Problem to solve: Within the listing below, locate all lines containing the word "Extensão". Copy each one.

Source material:
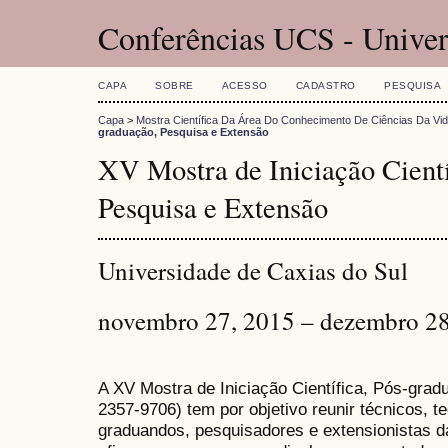
Conferências UCS - Univer
CAPA
SOBRE
ACESSO
CADASTRO
PESQUISA
Capa
>
Mostra Científica Da Área Do Conhecimento De Ciências Da Vi
graduação, Pesquisa e Extensão
XV Mostra de Iniciação Cientí
Pesquisa e Extensão
Universidade de Caxias do Sul
novembro 27, 2015 – dezembro 28
A XV Mostra de Iniciação Científica, Pós-gra
2357-9706) tem por objetivo reunir técnicos, 
graduandos, pesquisadores e extensionistas d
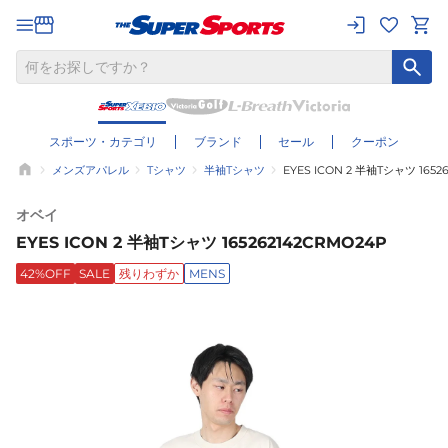
スポーツ・カテゴリ
ブランド
セール
クーポン
メンズアパレル
Tシャツ
半袖Tシャツ
EYES ICON 2 半袖Tシャツ 1652
オベイ
EYES ICON 2 半袖Tシャツ 165262142CRMO24P
42%OFF
SALE
残りわずか
MENS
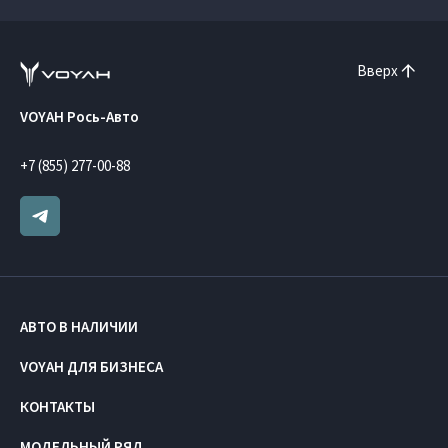
Вверх
VOYAH Рось-Авто
+7 (855) 277-00-88
АВТО В НАЛИЧИИ
VOYAH ДЛЯ БИЗНЕСА
КОНТАКТЫ
МОДЕЛЬНЫЙ РЯД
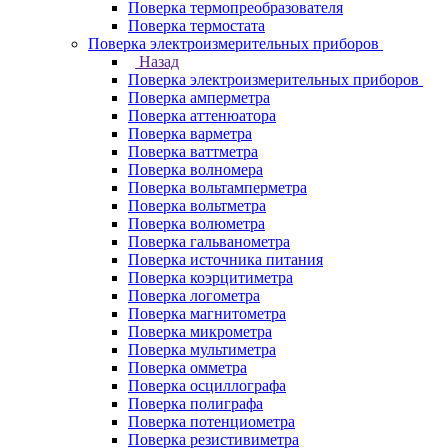
Поверка термопреобразователя
Поверка термостата
Поверка электроизмерительных приборов
Назад
Поверка электроизмерительных приборов
Поверка амперметра
Поверка аттенюатора
Поверка варметра
Поверка ваттметра
Поверка волномера
Поверка вольтамперметра
Поверка вольтметра
Поверка волюметра
Поверка гальванометра
Поверка источника питания
Поверка коэрцитиметра
Поверка логометра
Поверка магнитометра
Поверка микрометра
Поверка мультиметра
Поверка омметра
Поверка осциллографа
Поверка полиграфа
Поверка потенциометра
Поверка резистивиметра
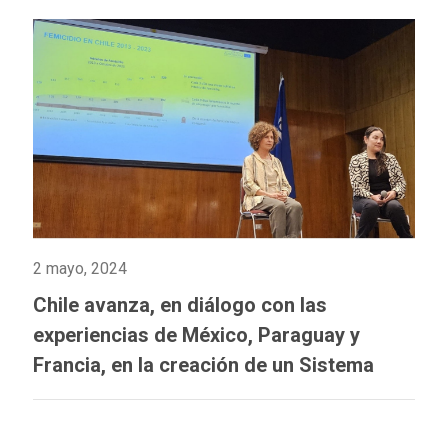
2 mayo, 2024
Chile avanza, en diálogo con las
experiencias de México, Paraguay y
Francia, en la creación de un Sistema
Integrado de Información sobre Violencia
de Género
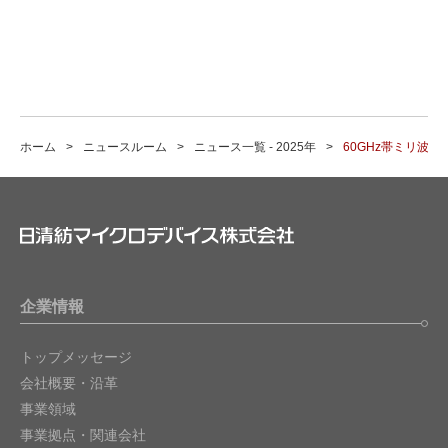
ホーム
ニュースルーム
ニュース一覧 - 2025年
60GHz帯ミリ波距
企業情報
トップメッセージ
会社概要・沿革
事業領域
事業拠点・関連会社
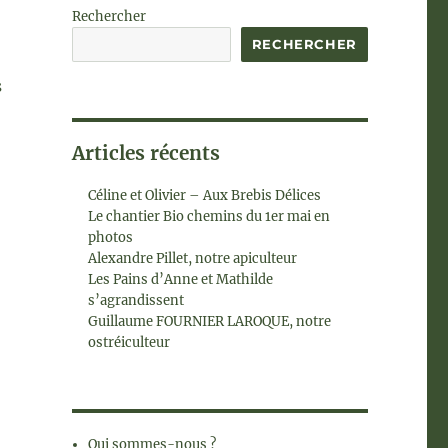
Rechercher
RECHERCHER
s
Articles récents
Céline et Olivier – Aux Brebis Délices
Le chantier Bio chemins du 1er mai en
photos
Alexandre Pillet, notre apiculteur
Les Pains d’Anne et Mathilde
s’agrandissent
Guillaume FOURNIER LAROQUE, notre
ostréiculteur
Qui sommes-nous ?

Output:
graduação, Pesquisa e Extensão
Pesquisa e Extensão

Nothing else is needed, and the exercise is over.